Plato Project #9: Laches

[Up Next: Lysis]

The subject of “Laches” is courage – it begins with two military men – Lysimachus and Melesias – fretting over what to teach their sons.  They both confess to having failed to learn what courage is for themselves, and for their sons, they want better.  Their sons, we learn, are both named after their grandfathers, Aristides and Thucydides.

I don’t know if this Thucydides has anything to do with Thucydides the historian (he was also a general in the Peloponnesian War besides having authored a book about it).  Aristides is the name of a well-reputed Athenian statesman – “Aristides the Great.”  Assuming both of these names are in fact allusions (even if the characters aren’t supposed to be grandchildren of those actual figures) to their famous namesakes (a big assumption, one I’ve put zero research into, but even so), then somehow this dialogue begins on a note of nostalgia.  Lysimachus and Melesias are bemoaning their own generation’s laziness and wishing that their sons can return to the virtue and manliness of the earlier one (4th century Greek equivalent of “the greatest generation”?).  That earlier one, assuming Plato wrote this dialogue in the first part of the 4th century BCE, was the generation that fought the Peloponnesian wars.  My guess about what I’ve just said is that it’s either obvious common sense or completely wrong-headed.

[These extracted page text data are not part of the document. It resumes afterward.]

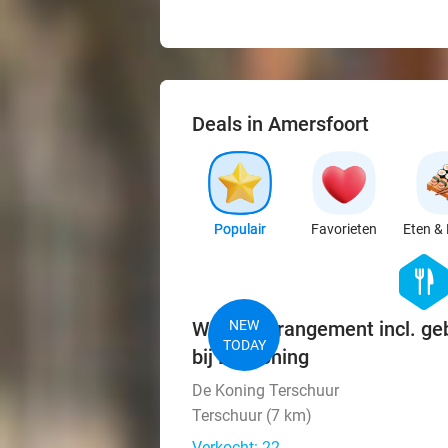
Deals in Amersfoort
Populair
Favorieten
Eten & 
hexago
food
Wandelarrangement incl. ge
NEW
TODAY
bij De Koning
De Koning Terschuur
Terschuur (7 km)
Verkocht: 22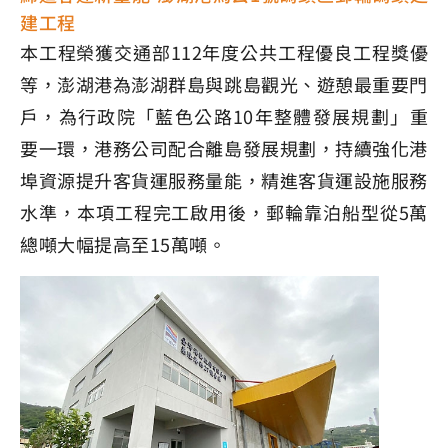
建工程
本工程榮獲交通部112年度公共工程優良工程獎優
等，澎湖港為澎湖群島與跳島觀光、遊憩最重要門
戶，為行政院「藍色公路10年整體發展規劃」重
要一環，港務公司配合離島發展規劃，持續強化港
埠資源提升客貨運服務量能，精進客貨運設施服務
水準，本項工程完工啟用後，郵輪靠泊船型從5萬
總噸大幅提高至15萬噸。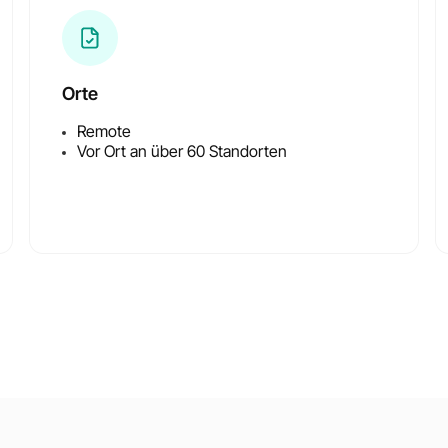
Orte
Remote
Vor Ort an über 60 Standorten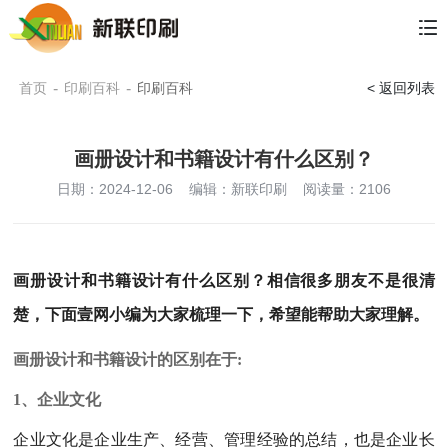
首页
-
印刷百科
-
印刷百科
< 返回列表
画册设计和书籍设计有什么区别？
日期：2024-12-06
编辑：新联印刷
阅读量：
2106
画册设计和书籍设计有什么区别？相信很多朋友不是很清
楚，下面壹网小编为大家梳理一下，希望能帮助大家理解。
画册设计和书籍设计的区别在于:
1、企业文化
企业文化是企业生产、经营、管理经验的总结，也是企业长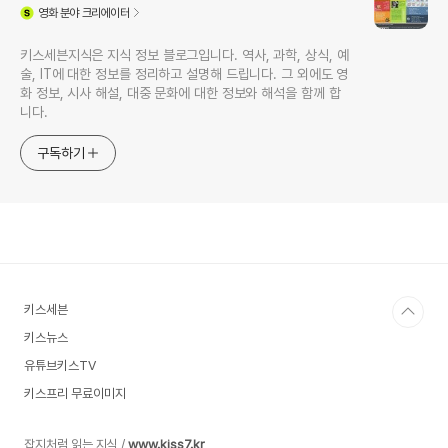
영화
분야 크리에이터
키스세븐지식은 지식 정보 블로그입니다. 역사, 과학, 상식, 예
술, IT에 대한 정보를 정리하고 설명해 드립니다. 그 외에도 영
화 정보, 시사 해설, 대중 문화에 대한 정보와 해석을 함께 합
니다.
구독하기
키스세븐
키스뉴스
유튜브키스TV
키스프리 무료이미지
잡지처럼 읽는 지식 /
www.kiss7.kr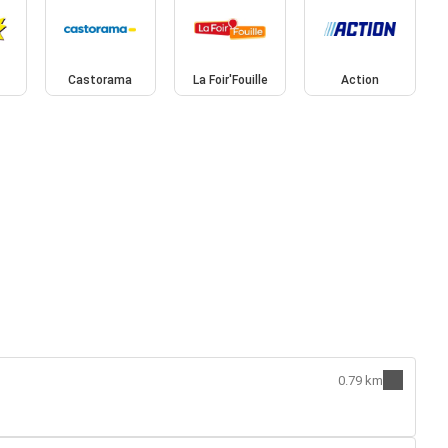
Castorama
La Foir'Fouille
Action
0.79 km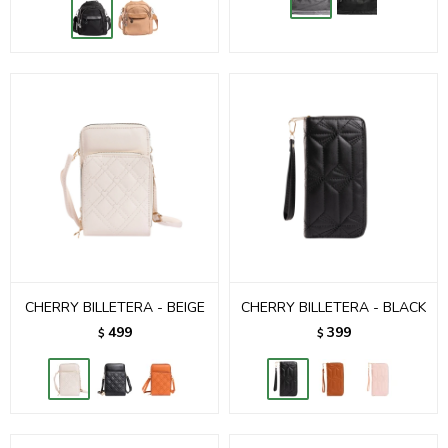
CHERRY BILLETERA - BEIGE
CHERRY BILLETERA - BLACK
499
399
$
$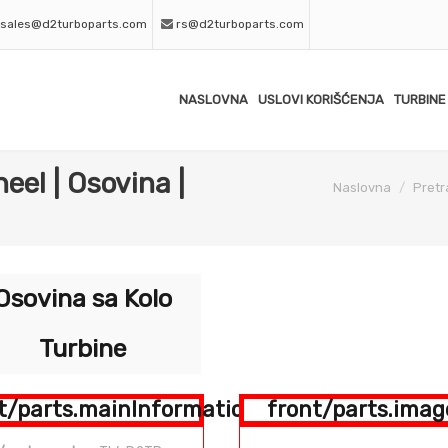
sales@d2turboparts.com
rs@d2turboparts.com
NASLOVNA
USLOVI KORIŠĆENJA
TURBINE
el | Osovina |
Naslovna
Pretr
Osovina sa Kolo
Turbine
t/parts.mainInformation
front/parts.imag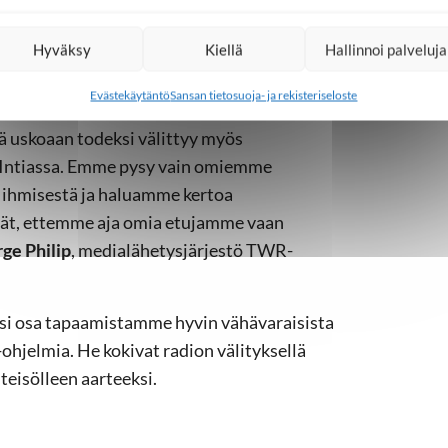
n luonut miehestä ja naisesta tasa-arvoiset,
jintää.”
Hyväksy
Kiellä
Hallinnoi palveluja
io-ohjelmien kuuntelijoita. Minut vakuutti
Evästekäytäntö
Sansan tietosuoja- ja rekisteriseloste
at sydämellisiä ja halusivat jakaa vieraitten
elää uskoaan todeksi välittyy myös
a Intiassa. Emme pysy vain omiemme
 ihmisestä ja haluamme kertoa
ät, ettemme aja omia etujamme vaan
ge Philip
, medialähetysjärjestö TWR-
ksi osa tapaamistamme hyvin vähävaraisista
ohjelmia. He kokivat radion välityksellä
teisölleen aarteeksi.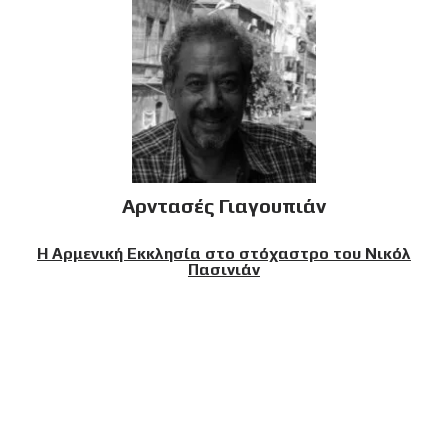
Αρντασές Γιαγουπιάν
Η Αρμενική Εκκλησία στο στόχαστρο του Νικόλ
Πασινιάν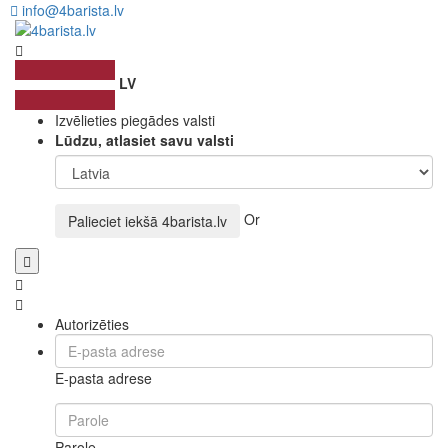
info@4barista.lv
LV
Izvēlieties piegādes valsti
Lūdzu, atlasiet savu valsti
Or
Palieciet iekšā
4barista.lv
Autorizēties
E-pasta adrese
Parole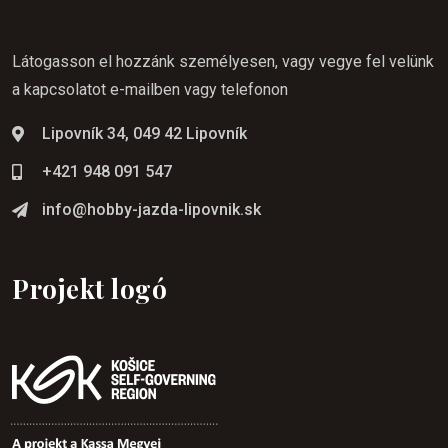
Látogasson el hozzánk személyesen, vagy vegye fel velünk
a kapcsolatot e-mailben vagy telefonon
Lipovník 34, 049 42 Lipovník
+421 948 091 547
info@hobby-jazda-lipovnik.sk
Projekt logó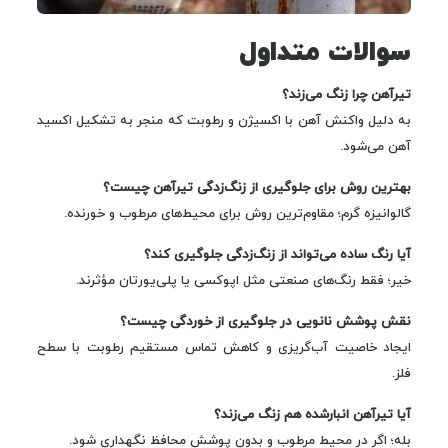
سوالات متداول
تیرآهن چرا زنگ می‌زند؟
به دلیل واکنش آهن با اکسیژن و رطوبت که منجر به تشکیل اکسید
آهن می‌شود.
بهترین روش برای جلوگیری از زنگ‌زدگی تیرآهن چیست؟
گالوانیزه گرم؛ مقاوم‌ترین روش برای محیط‌های مرطوب و خورنده.
آیا رنگ ساده می‌تواند از زنگ‌زدگی جلوگیری کند؟
خیر؛ فقط رنگ‌های صنعتی مثل اپوکسی یا پلی‌یورتان مؤثرند.
نقش پوشش نانویی در جلوگیری از خوردگی چیست؟
ایجاد خاصیت آب‌گریزی و کاهش تماس مستقیم رطوبت با سطح
فلز.
آیا تیرآهن انبارشده هم زنگ می‌زند؟
بله؛ اگر در محیط مرطوب و بدون پوشش محافظ نگهداری شود.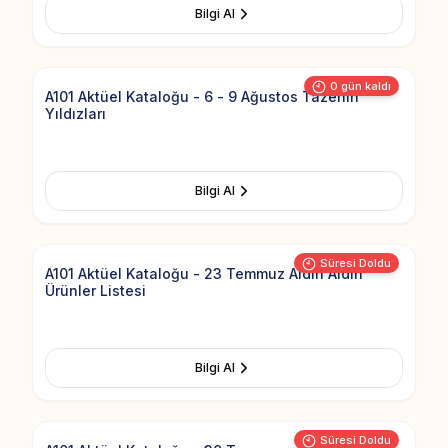
Bilgi Al
Add to Fav
0 gün kaldı
A101 Aktüel Kataloğu - 6 - 9 Ağustos Tazenin
Yıldızları
Bilgi Al
Add to Fav
Süresi Doldu
A101 Aktüel Kataloğu - 23 Temmuz Aldın Aldın
Ürünler Listesi
Bilgi Al
Add to Fav
Süresi Doldu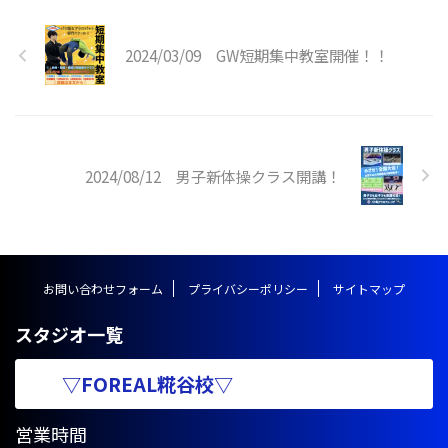
崎校アクロバットクラス ※小学
生以上対象開講日（開講時間）：
日曜日（１４：１５〜１５：３
2024/03/09 GW短期集中教室開催！！
５）↓〈変更後〉アクロバットク
ラス ※小学生以上対象月額受講
料 ￥９，９００−開講日（開講
時間）：日曜日（１４：１０〜１
５：３０）〈新規追加クラス〉ア
クロバットクラス ※小学生以上
2024/08/12 男子新体操クラス開講！
対象開講日（開講時間）：日曜日
（ ...
お問い合わせフォーム
プライバシーポリシー
サイトマップ
スタジオ一覧
▽FOREAL糀谷校▽
営業時間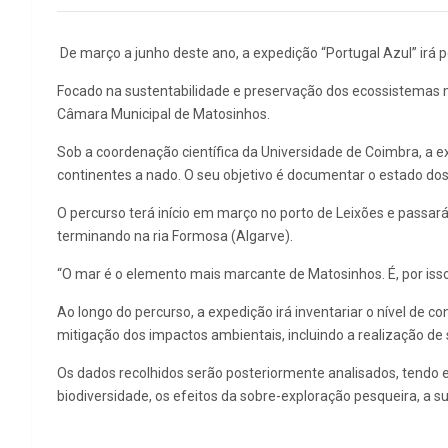
De março a junho deste ano, a expedição “Portugal Azul” irá pe
Focado na sustentabilidade e preservação dos ecossistemas ma
Câmara Municipal de Matosinhos.
Sob a coordenação científica da Universidade de Coimbra, a ex
continentes a nado. O seu objetivo é documentar o estado dos
O percurso terá início em março no porto de Leixões e passará 
terminando na ria Formosa (Algarve).
“O mar é o elemento mais marcante de Matosinhos. É, por isso,
Ao longo do percurso, a expedição irá inventariar o nível de
mitigação dos impactos ambientais, incluindo a realização de
Os dados recolhidos serão posteriormente analisados, tendo 
biodiversidade, os efeitos da sobre-exploração pesqueira, a 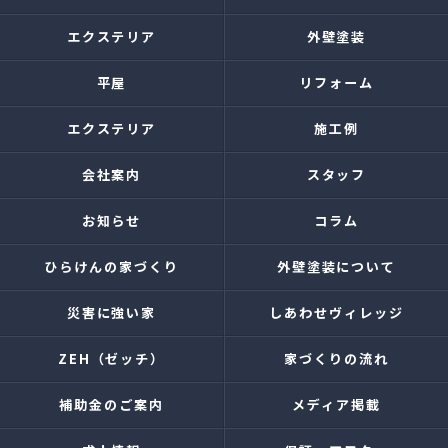
エクステリア
外壁塗装
平屋
リフォーム
エクステリア
施工例
会社案内
スタッフ
お知らせ
コラム
ひらけんの家づくり
外壁塗装について
災害に強い家
しあわせヴィレッジ
ZEH（ゼッチ）
家づくりの流れ
補助金のご案内
メディア掲載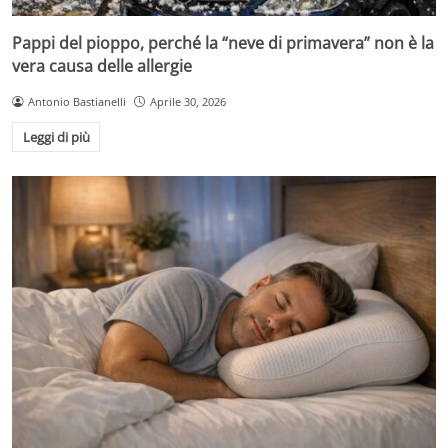
Pappi del pioppo, perché la “neve di primavera” non è la
vera causa delle allergie
Antonio Bastianelli
Aprile 30, 2026
Leggi di più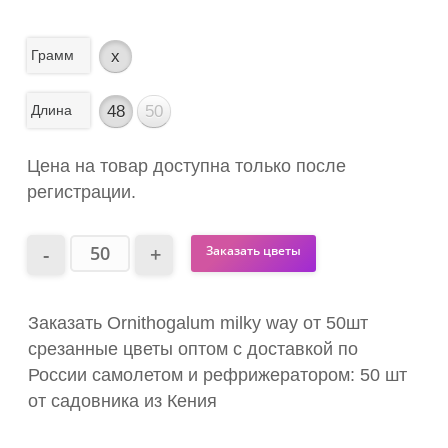
Грамм
x
Длина
48
50
Цена на товар доступна только после
регистрации.
Заказать цветы
Заказать Ornithogalum milky way от 50шт
срезанные цветы оптом с доставкой по
России самолетом и рефрижератором: 50 шт
от садовника из Кения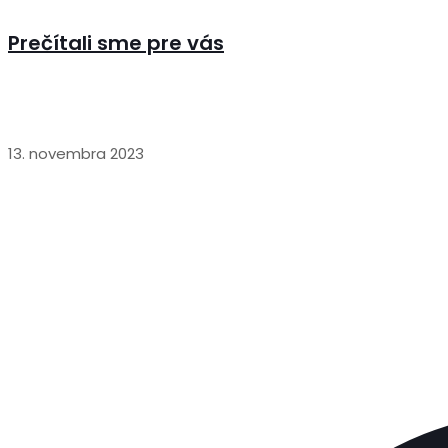
Prečítali sme pre vás
13. novembra 2023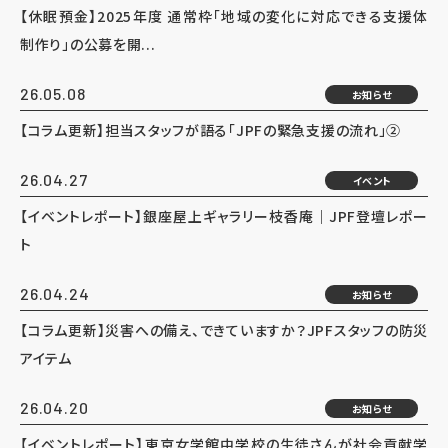
【休眠預金】2025年度 通常枠「地域の変化に対応できる支援体
制作り」の公募を開...
26.05.08
お知らせ
【コラム更新】担当スタッフが語る「JPFの緊急支援の流れ」②
26.04.27
イベント
【イベントレポート】銀座屋上ギャラリー枝香庵｜JPF登壇レポー
ト
26.04.24
お知らせ
【コラム更新】災害への備え、できていますか？JPFスタッフの防災
アイテム
26.04.20
お知らせ
【イベントレポート】東京女学館中学校の生徒さんが社会貢献学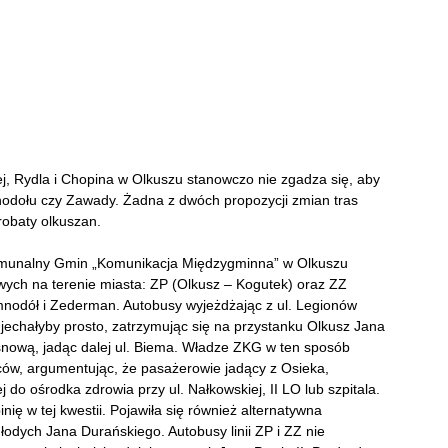
j, Rydla i Chopina w Olkuszu stanowczo nie zgadza się, aby
mnodołu czy Zawady. Żadna z dwóch propozycji zmian tras
robaty olkuszan.
Komunalny Gmin „Komunikacja Międzygminna” w Olkuszu
wych na terenie miasta: ZP (Olkusz – Kogutek) oraz ZZ
mnodół i Zederman. Autobusy wyjeżdżając z ul. Legionów
 jechałyby prosto, zatrzymując się na przystanku Olkusz Jana
osnową, jadąc dalej ul. Biema. Władze ZKG w ten sposób
ńców, argumentując, że pasażerowie jadący z Osieka,
 do ośrodka zdrowia przy ul. Nałkowskiej, II LO lub szpitala.
ię w tej kwestii. Pojawiła się również alternatywna
odych Jana Durańskiego. Autobusy linii ZP i ZZ nie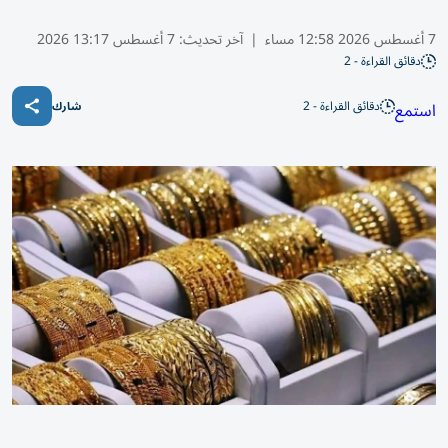
7 أغسطس 2026 12:58 مساء
|
آخر تحديث:
7 أغسطس 13:17 2026
دقائق القراءة - 2
دقائق القراءة - 2
استمع
شارك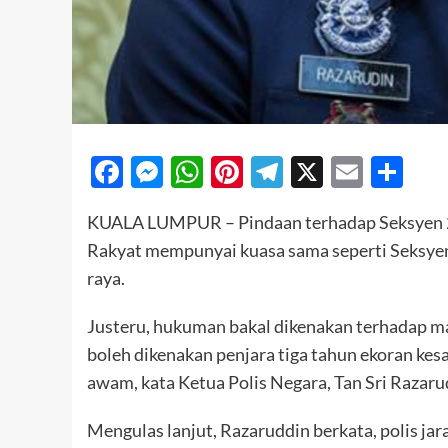
Facebook
Messenger
WhatsApp
Pinterest
Telegram
X
Email
Sh
KUALA LUMPUR – Pindaan terhadap Seksyen 2
Rakyat mempunyai kuasa sama seperti Seksyen
raya.
Justeru, hukuman bakal dikenakan terhadap m
boleh dikenakan penjara tiga tahun ekoran kes
awam, kata Ketua Polis Negara, Tan Sri Razaru
Mengulas lanjut, Razaruddin berkata, polis j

Anyhow, the dialogue’s argument really begins when Laches and Nicias quarrel over what this younger Aristides and Thucydides need to learn.  Nicias (his name also is the same as a generals from the Peloponnesian war, the Athenian general who helped a [failed] peace treaty get written midway through the war, and also pleaded with the assembly against the disastrous Sicilian expedition) gives an answer that seems to favor skills required for land warfare.  Laches’ answer favors sea-battle.  Laches, also I think, is the name of someone who fought on the Spartan side in the wars, but I don’t quite remember.

Socrates is asked to break the tie, and cast a vote either for Laches or Nicias. PRedictably, Socrates refuses to do so, showing everyone  they’re missing the point, trying to put their trust in a simple majority vote rather than in seeking real understanding of the underlying issues.  As Socrates takes over the questioning, still Laches and Nicias two keep quibbling and making random personal attacks throughout the dialogue, and I found this repartee amusing, and Socrates basically allows it to go on, even though is does distract from the thread of his argument.

The main argument Laches presents is that courage has something to do with endurance.  Socrates finds the problem here is that endurance has a lot of non-courage-related contexts, and vice-versa.  The main argument Nicias makes is that courage has something to do with judging when one should fear and when one should hope (i.e., know when to hold ’em, no when to fold ’em, know when to walk away, know when to run).  Socrates main problem with this argument is that since it has to do with knowledge/wisdom, one would need to answer the whole of that question prior to being able to possess courage.

This seems to be developing into something of a theme in these early dialogues: Socrates shows his interlocutors that something they think of as a specialized form of knowledge is actually dependent on answers to non-specialized types of questions – on other words one can’t avoid philosophical speculation, even if they’re really good at their job.  At least that’s how Socrates feels about it.

The dialogue ends on an amiable note, as all the interlocutors agree to meet at a later time and discuss the matter further.  I don’t know if that conversation is included in another dialogue or not.